[Collected data]

————

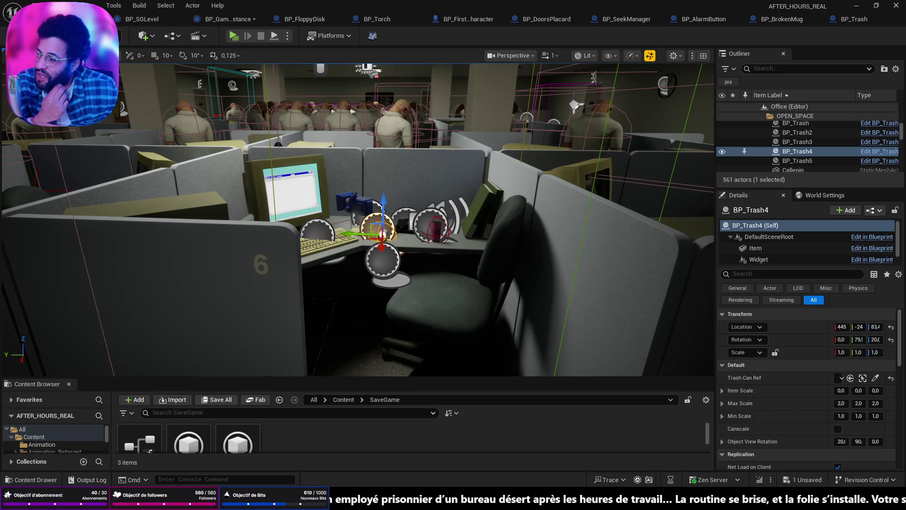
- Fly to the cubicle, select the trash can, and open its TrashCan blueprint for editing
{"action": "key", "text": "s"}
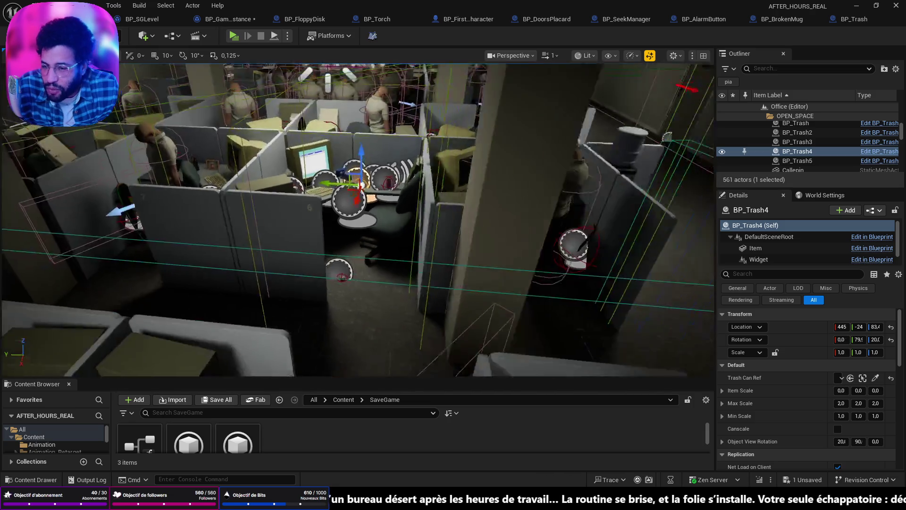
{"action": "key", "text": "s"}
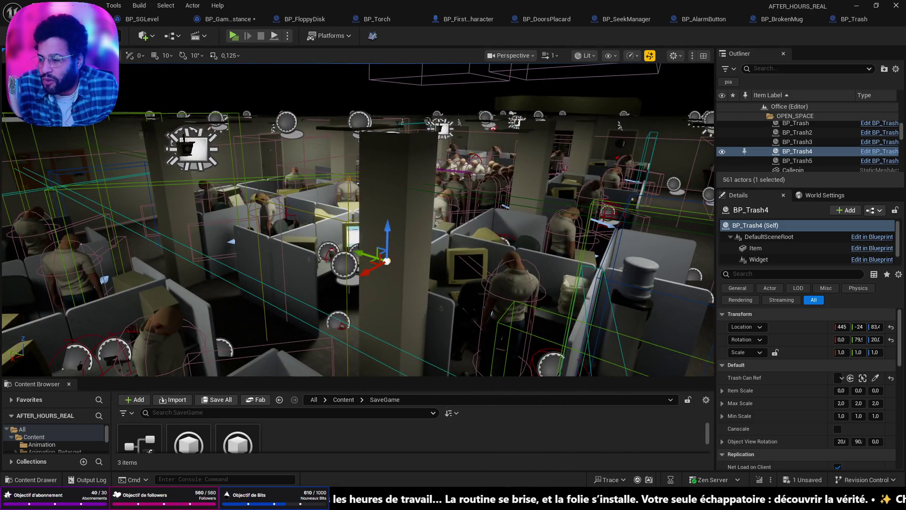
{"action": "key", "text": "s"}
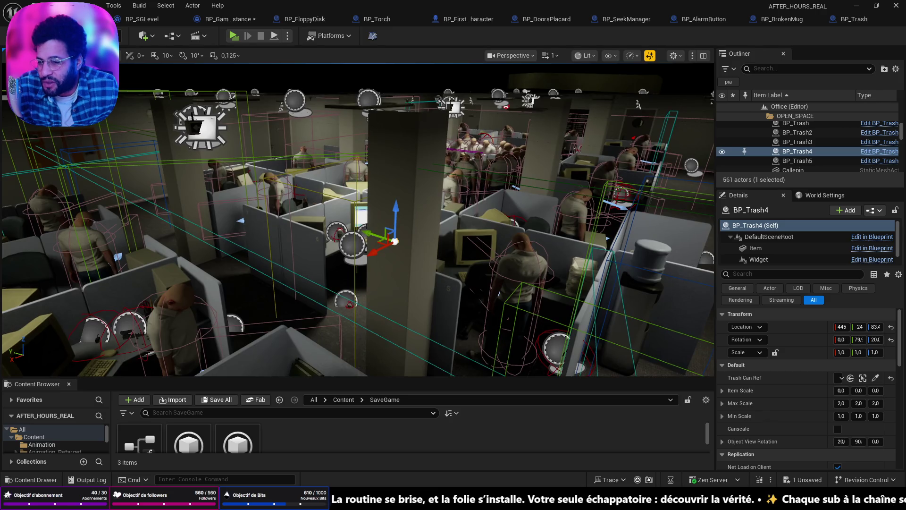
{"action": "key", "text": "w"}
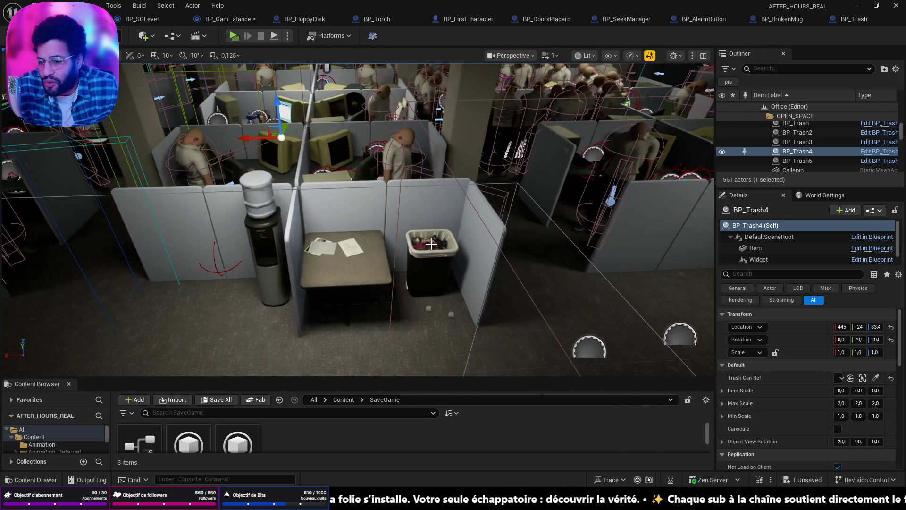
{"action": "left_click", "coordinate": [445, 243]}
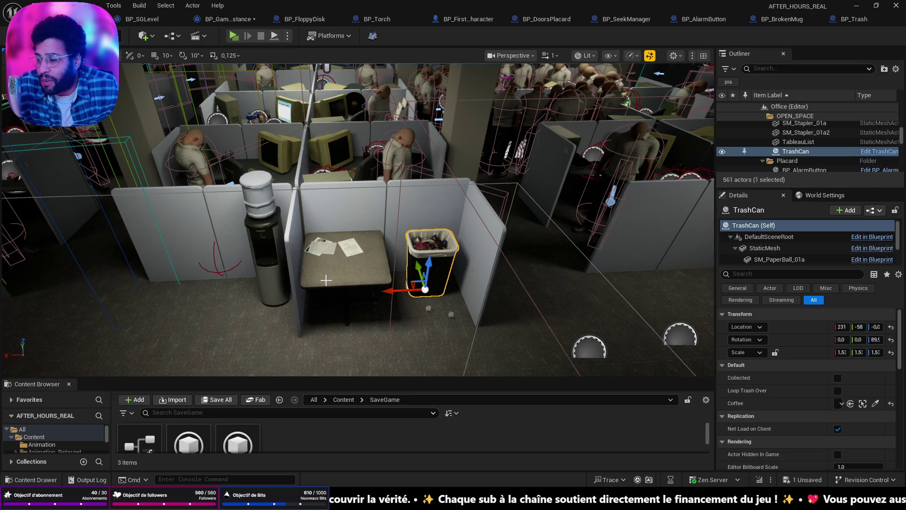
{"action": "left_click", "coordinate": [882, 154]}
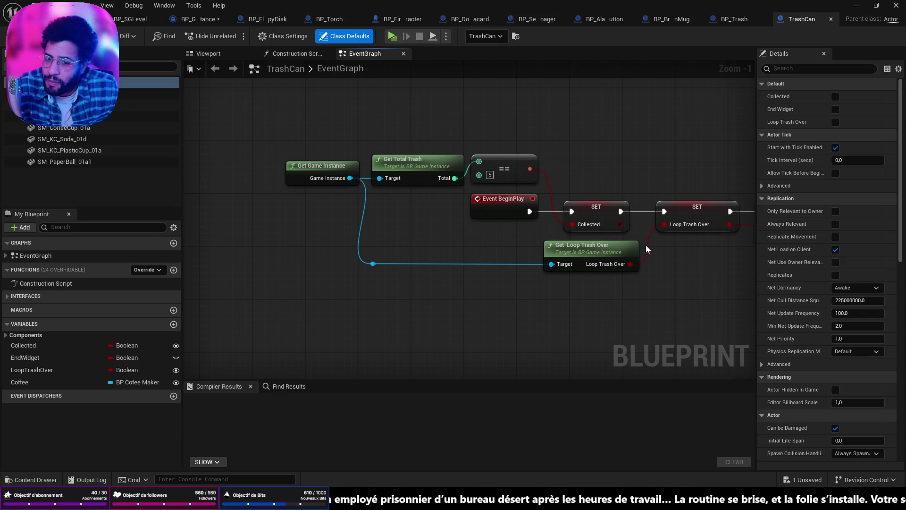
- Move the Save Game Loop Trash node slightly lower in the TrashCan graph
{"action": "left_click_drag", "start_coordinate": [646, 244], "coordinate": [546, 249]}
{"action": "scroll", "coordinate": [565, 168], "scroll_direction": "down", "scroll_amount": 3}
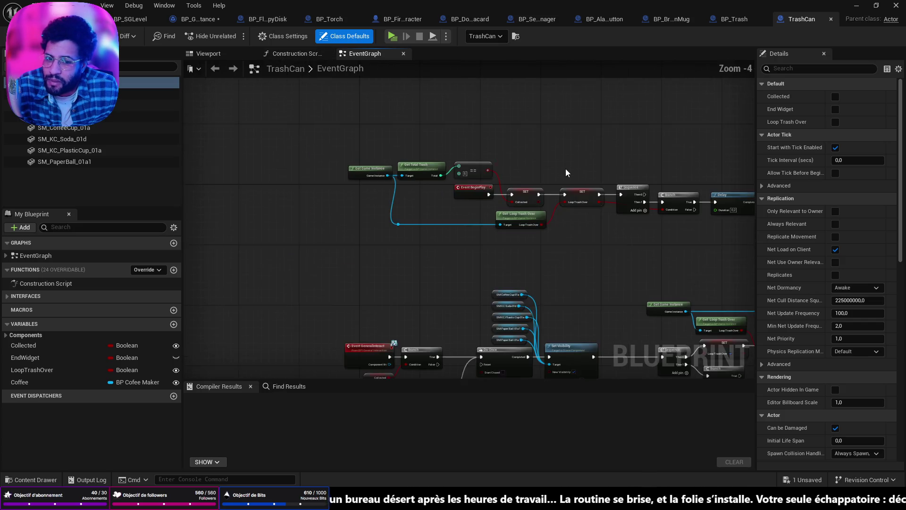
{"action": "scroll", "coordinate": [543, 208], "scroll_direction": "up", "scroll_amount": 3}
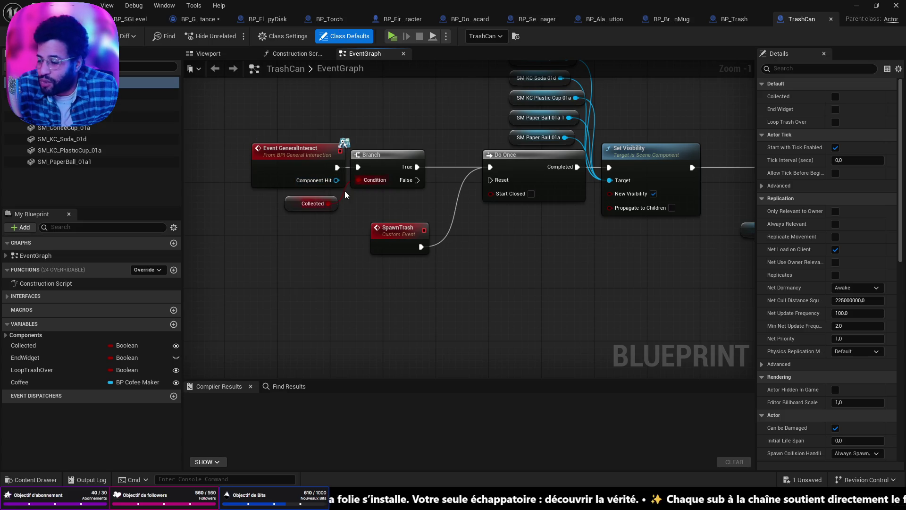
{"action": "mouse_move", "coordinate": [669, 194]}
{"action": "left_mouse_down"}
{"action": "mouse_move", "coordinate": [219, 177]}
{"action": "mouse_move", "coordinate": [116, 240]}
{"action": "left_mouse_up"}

————

The copy you output must match the entries above exactly, except that it has no pictures.

- Fly to the cubicle, select the trash can, and open its TrashCan blueprint for editing
{"action": "key", "text": "s"}
{"action": "key", "text": "s"}
{"action": "key", "text": "s"}
{"action": "key", "text": "w"}
{"action": "left_click", "coordinate": [445, 243]}
{"action": "left_click", "coordinate": [882, 154]}
- Move the Save Game Loop Trash node slightly lower in the TrashCan graph
{"action": "left_click_drag", "start_coordinate": [646, 244], "coordinate": [546, 249]}
{"action": "scroll", "coordinate": [565, 168], "scroll_direction": "down", "scroll_amount": 3}
{"action": "scroll", "coordinate": [543, 208], "scroll_direction": "up", "scroll_amount": 3}
{"action": "mouse_move", "coordinate": [669, 194]}
{"action": "left_mouse_down"}
{"action": "mouse_move", "coordinate": [219, 177]}
{"action": "mouse_move", "coordinate": [116, 240]}
{"action": "left_mouse_up"}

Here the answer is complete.